- **Try it**
The entries are to be given back verbatim; no picture is to be copied.

(Plain-text document sources)
□ □ □

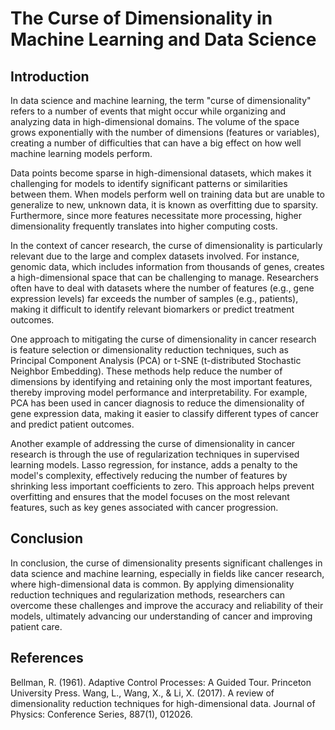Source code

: # The Curse of Dimensionality in Machine Learning and Data Science
## Introduction
In data science and machine learning, the term "curse of dimensionality" refers to a number of events that might occur while organizing and analyzing data in high-dimensional domains. 
The volume of the space grows exponentially with the number of dimensions (features or variables), creating a number of difficulties that can have a big effect on how well machine learning models perform.

Data points become sparse in high-dimensional datasets, which makes it challenging for models to identify significant patterns or similarities between them. 
When models perform well on training data but are unable to generalize to new, unknown data, it is known as overfitting due to sparsity. 
Furthermore, since more features necessitate more processing, higher dimensionality frequently translates into higher computing costs.

In the context of cancer research, the curse of dimensionality is particularly relevant due to the large and complex datasets involved. 
For instance, genomic data, which includes information from thousands of genes, creates a high-dimensional space that can be challenging to manage. 
Researchers often have to deal with datasets where the number of features (e.g., gene expression levels) far exceeds the number of samples (e.g., patients), making it difficult to identify relevant biomarkers or predict treatment outcomes.

One approach to mitigating the curse of dimensionality in cancer research is feature selection or dimensionality reduction techniques, such as Principal Component Analysis (PCA) or t-SNE (t-distributed Stochastic Neighbor Embedding). 
These methods help reduce the number of dimensions by identifying and retaining only the most important features, thereby improving model performance and interpretability. 
For example, PCA has been used in cancer diagnosis to reduce the dimensionality of gene expression data, making it easier to classify different types of cancer and predict patient outcomes.

Another example of addressing the curse of dimensionality in cancer research is through the use of regularization techniques in supervised learning models. 
Lasso regression, for instance, adds a penalty to the model's complexity, effectively reducing the number of features by shrinking less important coefficients to zero. 
This approach helps prevent overfitting and ensures that the model focuses on the most relevant features, such as key genes associated with cancer progression.

## Conclusion
In conclusion, the curse of dimensionality presents significant challenges in data science and machine learning, especially in fields like cancer research, where high-dimensional data is common. 
By applying dimensionality reduction techniques and regularization methods, researchers can overcome these challenges and improve the accuracy and reliability of their models, ultimately advancing our understanding of cancer and improving patient care.

## References
Bellman, R. (1961). Adaptive Control Processes: A Guided Tour. Princeton University Press.
Wang, L., Wang, X., & Li, X. (2017). A review of dimensionality reduction techniques for high-dimensional data. Journal of Physics: Conference Series, 887(1), 012026.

□ □ □

- **Answer section**
Source code

: # The Curse of Dimensionality in Machine Learning and Data Science
## Introduction
In data science and machine learning, the term "curse of dimensionality" refers to a number of events that might occur while organizing and analyzing data in high-dimensional domains. 
The volume of the space grows exponentially with the number of dimensions (features or variables), creating a number of difficulties that can have a big effect on how well machine learning models perform.

Data points become sparse in high-dimensional datasets, which makes it challenging for models to identify significant patterns or similarities between them. 
When models perform well on training data but are unable to generalize to new, unknown data, it is known as overfitting due to sparsity. 
Furthermore, since more features necessitate more processing, higher dimensionality frequently translates into higher computing costs.

In the context of cancer research, the curse of dimensionality is particularly relevant due to the large and complex datasets involved. 
For instance, genomic data, which includes information from thousands of genes, creates a high-dimensional space that can be challenging to manage. 
Researchers often have to deal with datasets where the number of features (e.g., gene expression levels) far exceeds the number of samples (e.g., patients), making it difficult to identify relevant biomarkers or predict treatment outcomes.

One approach to mitigating the curse of dimensionality in cancer research is feature selection or dimensionality reduction techniques, such as Principal Component Analysis (PCA) or t-SNE (t-distributed Stochastic Neighbor Embedding). 
These methods help reduce the number of dimensions by identifying and retaining only the most important features, thereby improving model performance and interpretability. 
For example, PCA has been used in cancer diagnosis to reduce the dimensionality of gene expression data, making it easier to classify different types of cancer and predict patient outcomes.

Another example of addressing the curse of dimensionality in cancer research is through the use of regularization techniques in supervised learning models. 
Lasso regression, for instance, adds a penalty to the model's complexity, effectively reducing the number of features by shrinking less important coefficients to zero. 
This approach helps prevent overfitting and ensures that the model focuses on the most relevant features, such as key genes associated with cancer progression.

## Conclusion
In conclusion, the curse of dimensionality presents significant challenges in data science and machine learning, especially in fields like cancer research, where high-dimensional data is common. 
By applying dimensionality reduction techniques and regularization methods, researchers can overcome these challenges and improve the accuracy and reliability of their models, ultimately advancing our understanding of cancer and improving patient care.

## References
Bellman, R. (1961). Adaptive Control Processes: A Guided Tour. Princeton University Press.
Wang, L., Wang, X., & Li, X. (2017). A review of dimensionality reduction techniques for high-dimensional data. Journal of Physics: Conference Series, 887(1), 012026.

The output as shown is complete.